Written task —
In the listing below, find the line with "SEND US A TIP" and the line with "measures such as". Repeat those two lines and all lines between them exactly.

Provided information —

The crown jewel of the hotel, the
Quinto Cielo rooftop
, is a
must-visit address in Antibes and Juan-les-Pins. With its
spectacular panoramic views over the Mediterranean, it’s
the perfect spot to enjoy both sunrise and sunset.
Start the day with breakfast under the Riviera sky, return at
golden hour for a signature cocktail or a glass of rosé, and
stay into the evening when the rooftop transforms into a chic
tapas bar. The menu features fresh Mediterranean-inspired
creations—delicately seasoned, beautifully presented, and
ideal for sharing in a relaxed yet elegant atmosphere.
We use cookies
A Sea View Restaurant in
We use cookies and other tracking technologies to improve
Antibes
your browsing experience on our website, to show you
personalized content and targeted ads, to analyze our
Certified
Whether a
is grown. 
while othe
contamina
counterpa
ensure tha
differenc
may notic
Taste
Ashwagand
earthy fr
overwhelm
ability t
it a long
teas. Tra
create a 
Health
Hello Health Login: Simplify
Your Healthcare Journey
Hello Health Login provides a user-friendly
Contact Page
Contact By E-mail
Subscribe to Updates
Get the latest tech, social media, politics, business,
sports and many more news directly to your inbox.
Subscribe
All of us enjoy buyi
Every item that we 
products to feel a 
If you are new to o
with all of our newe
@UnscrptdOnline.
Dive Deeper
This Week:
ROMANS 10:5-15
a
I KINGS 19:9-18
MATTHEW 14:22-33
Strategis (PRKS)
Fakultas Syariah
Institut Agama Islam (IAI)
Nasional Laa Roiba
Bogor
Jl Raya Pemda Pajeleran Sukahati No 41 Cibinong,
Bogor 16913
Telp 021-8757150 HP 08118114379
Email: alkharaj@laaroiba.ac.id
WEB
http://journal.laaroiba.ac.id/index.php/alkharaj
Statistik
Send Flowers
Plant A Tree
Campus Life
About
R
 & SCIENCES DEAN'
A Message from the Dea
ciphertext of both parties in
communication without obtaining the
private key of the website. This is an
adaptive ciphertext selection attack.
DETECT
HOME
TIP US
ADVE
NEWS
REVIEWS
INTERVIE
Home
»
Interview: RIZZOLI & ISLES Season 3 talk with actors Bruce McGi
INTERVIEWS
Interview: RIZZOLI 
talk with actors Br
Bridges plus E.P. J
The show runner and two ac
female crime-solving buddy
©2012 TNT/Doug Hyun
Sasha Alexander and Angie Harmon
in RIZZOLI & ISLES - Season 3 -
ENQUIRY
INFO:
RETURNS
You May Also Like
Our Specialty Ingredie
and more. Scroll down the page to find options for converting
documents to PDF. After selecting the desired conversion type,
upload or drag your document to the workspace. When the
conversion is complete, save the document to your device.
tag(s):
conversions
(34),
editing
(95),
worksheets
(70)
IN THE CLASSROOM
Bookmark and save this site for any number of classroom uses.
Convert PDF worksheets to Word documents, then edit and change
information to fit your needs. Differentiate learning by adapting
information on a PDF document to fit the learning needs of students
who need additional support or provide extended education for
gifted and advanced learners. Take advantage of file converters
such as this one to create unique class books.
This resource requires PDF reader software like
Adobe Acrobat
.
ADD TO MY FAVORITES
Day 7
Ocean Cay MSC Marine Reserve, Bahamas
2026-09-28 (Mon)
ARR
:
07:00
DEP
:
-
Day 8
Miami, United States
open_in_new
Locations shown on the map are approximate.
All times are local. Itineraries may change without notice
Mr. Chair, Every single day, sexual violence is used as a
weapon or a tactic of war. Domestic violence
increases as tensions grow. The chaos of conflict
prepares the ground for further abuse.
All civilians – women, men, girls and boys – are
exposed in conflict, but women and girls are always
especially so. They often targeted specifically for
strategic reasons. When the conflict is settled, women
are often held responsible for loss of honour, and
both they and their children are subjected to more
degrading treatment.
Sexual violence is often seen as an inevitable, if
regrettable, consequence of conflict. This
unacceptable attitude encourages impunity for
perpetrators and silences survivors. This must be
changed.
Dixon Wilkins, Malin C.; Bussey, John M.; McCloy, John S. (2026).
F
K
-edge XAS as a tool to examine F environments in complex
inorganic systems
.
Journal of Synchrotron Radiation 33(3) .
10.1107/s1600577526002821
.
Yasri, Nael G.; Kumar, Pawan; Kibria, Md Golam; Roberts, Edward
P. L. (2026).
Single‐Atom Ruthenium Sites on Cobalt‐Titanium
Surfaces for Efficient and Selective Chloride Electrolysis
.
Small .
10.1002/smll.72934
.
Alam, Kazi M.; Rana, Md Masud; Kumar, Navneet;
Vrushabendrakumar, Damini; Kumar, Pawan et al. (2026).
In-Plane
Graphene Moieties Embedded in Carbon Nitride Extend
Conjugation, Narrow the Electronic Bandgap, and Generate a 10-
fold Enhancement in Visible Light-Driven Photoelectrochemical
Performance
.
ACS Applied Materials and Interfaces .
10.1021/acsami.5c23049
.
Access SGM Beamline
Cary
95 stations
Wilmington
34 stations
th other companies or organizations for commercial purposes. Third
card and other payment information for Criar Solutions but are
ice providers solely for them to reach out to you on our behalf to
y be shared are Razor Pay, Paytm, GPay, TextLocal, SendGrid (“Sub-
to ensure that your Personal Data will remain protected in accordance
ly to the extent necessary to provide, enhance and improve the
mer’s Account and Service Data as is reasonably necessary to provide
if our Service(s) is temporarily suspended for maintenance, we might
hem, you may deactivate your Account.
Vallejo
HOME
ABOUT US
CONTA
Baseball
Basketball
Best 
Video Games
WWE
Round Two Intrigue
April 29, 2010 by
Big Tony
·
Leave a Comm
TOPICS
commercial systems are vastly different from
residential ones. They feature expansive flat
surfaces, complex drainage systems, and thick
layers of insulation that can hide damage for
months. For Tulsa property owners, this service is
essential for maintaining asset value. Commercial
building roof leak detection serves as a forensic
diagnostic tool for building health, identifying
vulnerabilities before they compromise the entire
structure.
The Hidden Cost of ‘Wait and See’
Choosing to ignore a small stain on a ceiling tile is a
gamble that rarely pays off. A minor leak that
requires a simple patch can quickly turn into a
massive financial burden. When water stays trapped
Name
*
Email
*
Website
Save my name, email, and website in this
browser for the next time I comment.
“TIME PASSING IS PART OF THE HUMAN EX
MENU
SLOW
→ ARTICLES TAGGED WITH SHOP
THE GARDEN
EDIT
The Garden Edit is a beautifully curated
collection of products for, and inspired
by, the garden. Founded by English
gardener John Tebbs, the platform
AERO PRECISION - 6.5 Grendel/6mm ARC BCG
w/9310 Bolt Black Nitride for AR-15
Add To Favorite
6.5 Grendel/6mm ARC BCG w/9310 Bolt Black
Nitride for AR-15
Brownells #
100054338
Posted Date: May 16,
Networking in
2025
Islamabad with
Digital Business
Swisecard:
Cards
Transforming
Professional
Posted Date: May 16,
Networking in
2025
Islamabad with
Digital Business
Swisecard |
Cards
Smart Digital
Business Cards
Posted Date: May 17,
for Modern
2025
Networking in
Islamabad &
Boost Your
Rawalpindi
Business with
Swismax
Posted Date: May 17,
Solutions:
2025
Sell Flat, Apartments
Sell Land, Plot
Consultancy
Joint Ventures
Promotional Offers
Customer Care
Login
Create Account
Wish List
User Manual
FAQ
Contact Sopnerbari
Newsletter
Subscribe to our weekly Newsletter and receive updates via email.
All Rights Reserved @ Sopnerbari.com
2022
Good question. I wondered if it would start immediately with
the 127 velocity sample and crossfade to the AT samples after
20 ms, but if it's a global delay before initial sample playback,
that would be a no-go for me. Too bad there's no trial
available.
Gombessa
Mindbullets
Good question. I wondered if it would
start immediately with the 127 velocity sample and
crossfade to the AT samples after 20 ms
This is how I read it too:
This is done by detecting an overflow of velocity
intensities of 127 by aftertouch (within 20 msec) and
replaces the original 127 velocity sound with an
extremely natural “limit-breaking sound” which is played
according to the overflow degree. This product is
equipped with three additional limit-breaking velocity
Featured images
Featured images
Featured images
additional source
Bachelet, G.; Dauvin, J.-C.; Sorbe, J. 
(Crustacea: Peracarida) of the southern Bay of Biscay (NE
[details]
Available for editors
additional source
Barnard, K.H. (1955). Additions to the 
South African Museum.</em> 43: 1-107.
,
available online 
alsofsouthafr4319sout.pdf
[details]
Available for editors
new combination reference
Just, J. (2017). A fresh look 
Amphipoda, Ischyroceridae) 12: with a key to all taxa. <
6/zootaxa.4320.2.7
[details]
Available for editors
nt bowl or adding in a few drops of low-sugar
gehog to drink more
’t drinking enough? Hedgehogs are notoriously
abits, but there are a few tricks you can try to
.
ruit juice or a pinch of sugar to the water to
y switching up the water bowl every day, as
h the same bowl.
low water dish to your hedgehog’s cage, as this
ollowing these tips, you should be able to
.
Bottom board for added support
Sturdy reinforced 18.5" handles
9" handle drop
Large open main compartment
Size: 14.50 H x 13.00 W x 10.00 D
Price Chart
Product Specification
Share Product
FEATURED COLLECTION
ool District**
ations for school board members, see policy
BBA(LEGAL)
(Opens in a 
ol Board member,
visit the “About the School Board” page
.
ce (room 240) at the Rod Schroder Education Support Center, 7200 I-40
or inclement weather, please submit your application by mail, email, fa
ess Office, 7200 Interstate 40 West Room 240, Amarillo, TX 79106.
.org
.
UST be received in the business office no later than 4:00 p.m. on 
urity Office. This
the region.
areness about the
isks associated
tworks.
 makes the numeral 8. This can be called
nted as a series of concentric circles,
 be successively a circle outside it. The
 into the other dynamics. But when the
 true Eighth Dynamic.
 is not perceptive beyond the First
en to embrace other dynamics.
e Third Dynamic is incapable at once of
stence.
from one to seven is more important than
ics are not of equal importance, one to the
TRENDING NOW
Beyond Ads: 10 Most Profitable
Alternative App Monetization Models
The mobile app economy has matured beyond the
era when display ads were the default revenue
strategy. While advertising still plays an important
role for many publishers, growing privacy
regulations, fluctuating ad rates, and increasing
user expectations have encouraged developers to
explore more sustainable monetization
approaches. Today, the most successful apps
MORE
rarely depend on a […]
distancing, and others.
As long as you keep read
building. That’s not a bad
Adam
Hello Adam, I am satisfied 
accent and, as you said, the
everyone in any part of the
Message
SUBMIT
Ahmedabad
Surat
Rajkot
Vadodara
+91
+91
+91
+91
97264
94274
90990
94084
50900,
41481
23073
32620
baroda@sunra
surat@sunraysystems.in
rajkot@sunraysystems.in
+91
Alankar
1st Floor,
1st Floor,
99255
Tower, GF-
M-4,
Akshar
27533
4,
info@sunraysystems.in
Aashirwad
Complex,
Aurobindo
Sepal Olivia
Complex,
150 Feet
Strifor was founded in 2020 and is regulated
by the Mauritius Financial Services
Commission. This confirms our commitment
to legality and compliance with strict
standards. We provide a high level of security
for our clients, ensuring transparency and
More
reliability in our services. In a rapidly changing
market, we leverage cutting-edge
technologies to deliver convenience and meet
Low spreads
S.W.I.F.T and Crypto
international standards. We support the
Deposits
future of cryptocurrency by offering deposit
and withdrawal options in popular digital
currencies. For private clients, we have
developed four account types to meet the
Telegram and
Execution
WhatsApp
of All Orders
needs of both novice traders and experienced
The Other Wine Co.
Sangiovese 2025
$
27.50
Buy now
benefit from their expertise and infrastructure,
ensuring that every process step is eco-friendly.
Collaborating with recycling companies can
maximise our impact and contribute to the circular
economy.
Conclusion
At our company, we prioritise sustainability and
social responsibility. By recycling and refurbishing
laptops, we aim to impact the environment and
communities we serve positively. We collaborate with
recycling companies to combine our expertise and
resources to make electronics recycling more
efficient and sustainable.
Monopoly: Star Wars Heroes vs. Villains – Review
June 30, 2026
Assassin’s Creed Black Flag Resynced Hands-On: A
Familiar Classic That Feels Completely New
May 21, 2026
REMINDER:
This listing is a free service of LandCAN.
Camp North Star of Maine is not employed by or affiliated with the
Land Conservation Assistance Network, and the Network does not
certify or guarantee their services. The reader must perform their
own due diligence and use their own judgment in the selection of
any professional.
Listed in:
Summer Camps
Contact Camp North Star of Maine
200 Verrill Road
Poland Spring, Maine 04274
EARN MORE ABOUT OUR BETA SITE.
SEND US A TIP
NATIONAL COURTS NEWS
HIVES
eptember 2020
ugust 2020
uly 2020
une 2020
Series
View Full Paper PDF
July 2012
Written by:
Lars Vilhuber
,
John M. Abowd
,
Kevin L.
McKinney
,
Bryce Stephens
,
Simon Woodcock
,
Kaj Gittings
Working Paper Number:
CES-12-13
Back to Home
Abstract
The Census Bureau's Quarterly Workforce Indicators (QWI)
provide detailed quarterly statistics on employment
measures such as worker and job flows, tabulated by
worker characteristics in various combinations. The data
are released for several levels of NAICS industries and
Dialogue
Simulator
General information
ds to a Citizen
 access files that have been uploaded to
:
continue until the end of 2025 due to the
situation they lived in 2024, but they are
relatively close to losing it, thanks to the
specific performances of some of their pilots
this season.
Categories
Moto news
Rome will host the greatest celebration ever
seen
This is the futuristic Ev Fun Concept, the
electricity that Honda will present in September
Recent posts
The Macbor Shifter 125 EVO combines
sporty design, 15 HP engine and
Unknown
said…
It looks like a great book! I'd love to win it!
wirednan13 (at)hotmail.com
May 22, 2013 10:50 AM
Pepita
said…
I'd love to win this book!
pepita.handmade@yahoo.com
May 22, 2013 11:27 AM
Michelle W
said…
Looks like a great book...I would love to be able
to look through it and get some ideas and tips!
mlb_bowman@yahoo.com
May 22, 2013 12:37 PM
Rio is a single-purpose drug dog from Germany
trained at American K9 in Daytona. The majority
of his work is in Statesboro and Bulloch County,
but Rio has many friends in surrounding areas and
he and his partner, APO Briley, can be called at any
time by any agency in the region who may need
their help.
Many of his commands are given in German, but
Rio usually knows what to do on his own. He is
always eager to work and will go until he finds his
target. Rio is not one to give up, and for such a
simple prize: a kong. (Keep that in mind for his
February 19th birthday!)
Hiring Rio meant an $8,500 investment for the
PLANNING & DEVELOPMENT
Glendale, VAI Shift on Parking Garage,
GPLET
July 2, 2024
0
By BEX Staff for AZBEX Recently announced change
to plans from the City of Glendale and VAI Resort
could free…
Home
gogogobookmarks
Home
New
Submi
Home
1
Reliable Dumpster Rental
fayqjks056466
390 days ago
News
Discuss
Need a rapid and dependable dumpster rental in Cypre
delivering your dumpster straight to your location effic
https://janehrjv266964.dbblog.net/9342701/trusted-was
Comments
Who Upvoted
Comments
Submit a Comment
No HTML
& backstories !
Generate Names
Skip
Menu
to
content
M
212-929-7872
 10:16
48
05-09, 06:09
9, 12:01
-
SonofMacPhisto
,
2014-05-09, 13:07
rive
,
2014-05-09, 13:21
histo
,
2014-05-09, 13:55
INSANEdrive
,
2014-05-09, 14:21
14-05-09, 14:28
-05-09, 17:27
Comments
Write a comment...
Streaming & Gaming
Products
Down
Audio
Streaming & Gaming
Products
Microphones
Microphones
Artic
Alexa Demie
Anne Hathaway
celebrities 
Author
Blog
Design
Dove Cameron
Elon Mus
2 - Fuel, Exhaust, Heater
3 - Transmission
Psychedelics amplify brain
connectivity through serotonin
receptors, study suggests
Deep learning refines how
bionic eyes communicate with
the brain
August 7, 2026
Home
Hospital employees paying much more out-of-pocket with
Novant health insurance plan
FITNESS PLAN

Output —
SEND US A TIP
NATIONAL COURTS NEWS
HIVES
eptember 2020
ugust 2020
uly 2020
une 2020
Series
View Full Paper PDF
July 2012
Written by:
Lars Vilhuber
,
John M. Abowd
,
Kevin L.
McKinney
,
Bryce Stephens
,
Simon Woodcock
,
Kaj Gittings
Working Paper Number:
CES-12-13
Back to Home
Abstract
The Census Bureau's Quarterly Workforce Indicators (QWI)
provide detailed quarterly statistics on employment
measures such as worker and job flows, tabulated by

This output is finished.